Dataset lines:

•••••

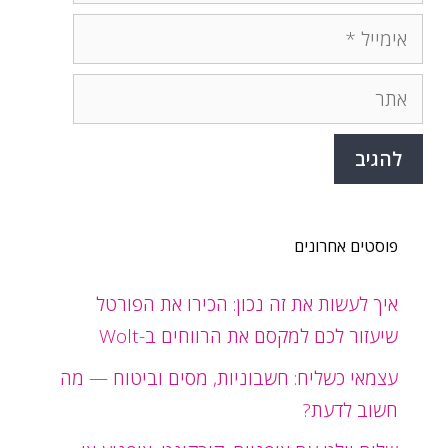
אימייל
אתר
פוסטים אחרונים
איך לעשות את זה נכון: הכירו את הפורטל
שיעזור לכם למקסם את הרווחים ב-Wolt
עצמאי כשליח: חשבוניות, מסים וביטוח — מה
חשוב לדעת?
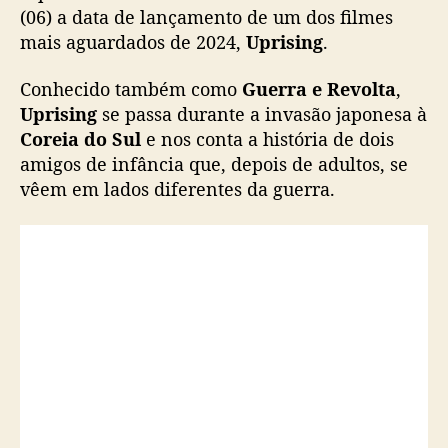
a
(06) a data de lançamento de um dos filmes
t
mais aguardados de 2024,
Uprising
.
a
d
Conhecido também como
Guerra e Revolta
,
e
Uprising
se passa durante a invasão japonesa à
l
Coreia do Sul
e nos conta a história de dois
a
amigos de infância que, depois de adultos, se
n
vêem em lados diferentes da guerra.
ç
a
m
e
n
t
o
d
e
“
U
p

•••••

Please arrange the text of the lines above as a numbered list, leaving out any blank lines. Don't include the pictures in your answer.

1. אימייל
2. אתר
3. פוסטים אחרונים
4. איך לעשות את זה נכון: הכירו את הפורטל
5. שיעזור לכם למקסם את הרווחים ב-Wolt
6. עצמאי כשליח: חשבוניות, מסים וביטוח — מה
7. חשוב לדעת?
8. a
9. (06) a data de lançamento de um dos filmes
10. t
11. mais aguardados de 2024,
12. Uprising
13. .
14. a
15. d
16. Conhecido também como
17. Guerra e Revolta
18. ,
19. e
20. Uprising
21. se passa durante a invasão japonesa à
22. l
23. Coreia do Sul
24. e nos conta a história de dois
25. a
26. amigos de infância que, depois de adultos, se
27. n
28. vêem em lados diferentes da guerra.
29. ç
30. a
31. m
32. e
33. n
34. t
35. o
36. d
37. e
38. “
39. U
40. p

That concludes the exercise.